At the start of the new millennium, a young, suave-looking gentleman wearing a sharp, black tuxedo is holding court with New York’s glitterati in the private dining room of an exclusive Hamptons bar. Sitting at the head of the table, he and his stunning model girlfriend are in fine form, ordering bottle after bottle of champagne for the group, and working their way through a never-ending supply of highly prized caviar.
When the bill arrives, the young man immediately picks it up, glances down at the $80,000 subtotal and signs for it without a second thought, handing it over to the waiter complete with a healthy cash tip for his trouble.
“Who on earth is this guy?” An attractive young lady wearing a tight dress, who benefitted from his extraordinary act of generosity, asks. “Rockerfeller,” he replies in a thick French accent, after overhearing, “but please call me Christopher.”
One would imagine that with such a glamorous lifestyle (and such an illustrious second name), Christopher Rockerfeller had spent his whole life up to that point ensconced in the opulent arms of a wealthy Los Angeles family upbringing. However, in actual fact, the man who now dazzled Hollywood’s A-list was born in the small city of Honfleur in France to a poor family, and spent most of his early life in an orphanage.
Born in 1967, Christophe Rocancourt, as he was then known, had a difficult and tumultuous upbringing.
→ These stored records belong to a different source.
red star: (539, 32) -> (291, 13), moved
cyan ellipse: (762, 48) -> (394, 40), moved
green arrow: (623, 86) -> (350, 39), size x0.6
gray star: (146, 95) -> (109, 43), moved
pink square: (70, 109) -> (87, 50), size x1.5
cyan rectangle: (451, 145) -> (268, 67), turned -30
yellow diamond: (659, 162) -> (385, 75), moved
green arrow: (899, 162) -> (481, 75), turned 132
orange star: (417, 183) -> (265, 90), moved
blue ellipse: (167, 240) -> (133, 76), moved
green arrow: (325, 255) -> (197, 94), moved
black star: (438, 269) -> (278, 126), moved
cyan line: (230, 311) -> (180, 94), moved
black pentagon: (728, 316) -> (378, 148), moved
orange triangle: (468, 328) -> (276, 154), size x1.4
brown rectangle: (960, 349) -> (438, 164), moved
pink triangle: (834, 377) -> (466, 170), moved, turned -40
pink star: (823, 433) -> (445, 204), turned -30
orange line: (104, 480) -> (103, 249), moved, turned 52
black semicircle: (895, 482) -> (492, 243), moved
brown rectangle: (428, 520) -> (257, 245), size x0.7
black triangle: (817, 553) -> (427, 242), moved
His family life broke down when he was just five years old after his father walked out and his mother turned to a life of prostitution, leaving Christophe and his sister in the care of an orphanage, where he lived until he was adopted at the age of 12.
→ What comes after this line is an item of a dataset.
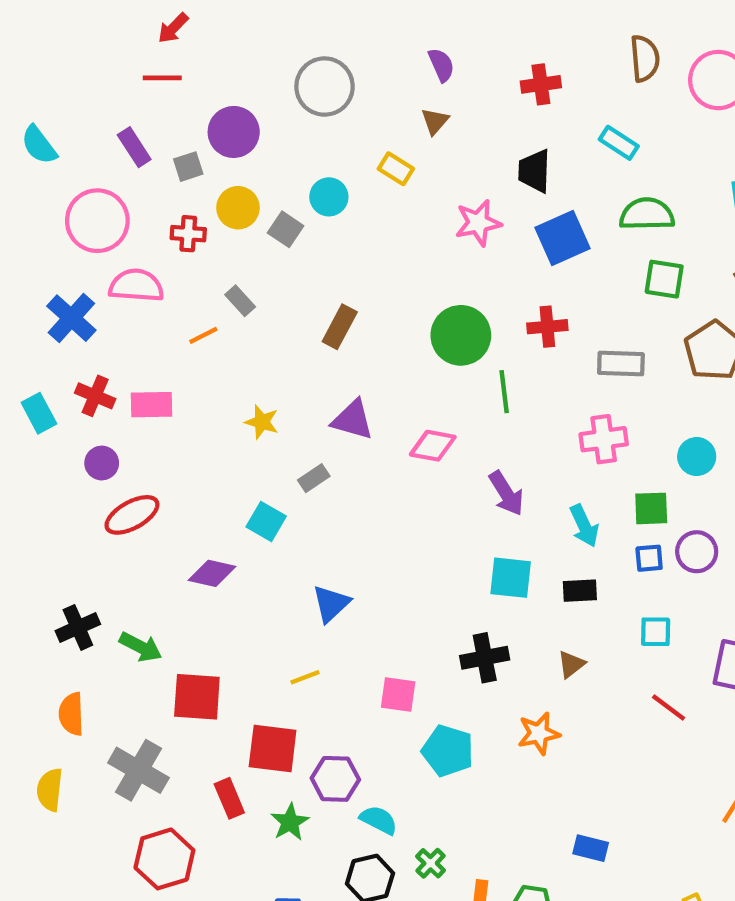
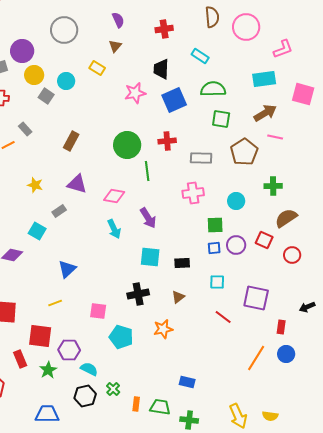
yellow circle: (238, 208) -> (34, 75), moved
cyan arrow: (584, 526) -> (114, 229), moved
After several failed attempts to escape his severely disciplinarian adoptive father, Rocancourt eventually managed to flee to Paris at the age of 18, where, homeless and penniless, he began to forge a life for himself out of nothing but his imagination, ingenuity and a relentlessly devious streak.
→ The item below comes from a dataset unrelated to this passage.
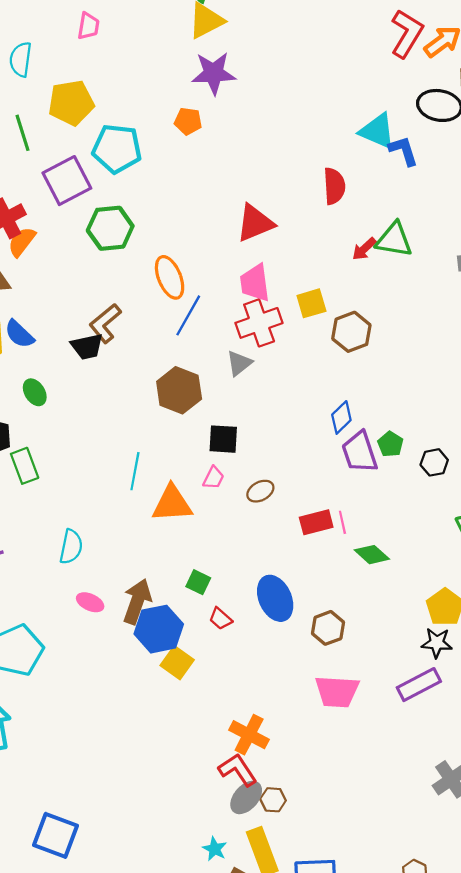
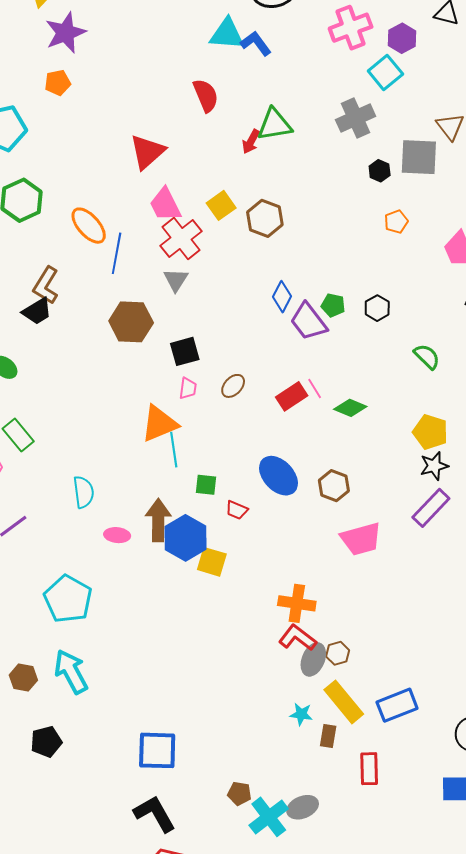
cyan line: (135, 471) -> (174, 450), moved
His first cons came under the pseudonym of Prince de Galitzine, a wealthy Russian nobleman dreamed-up in the mind of Rocancourt to serve his purpose as someone who’d be embroiled in kind of big-money exchanges he was planning to take advantage of. After a few minor scams involving forgery and petty theft, Rocancourt hit the big time when, under the Russian alias, he managed to forge the deeds for a building in the centre of Paris, and sell it for $1.4 million.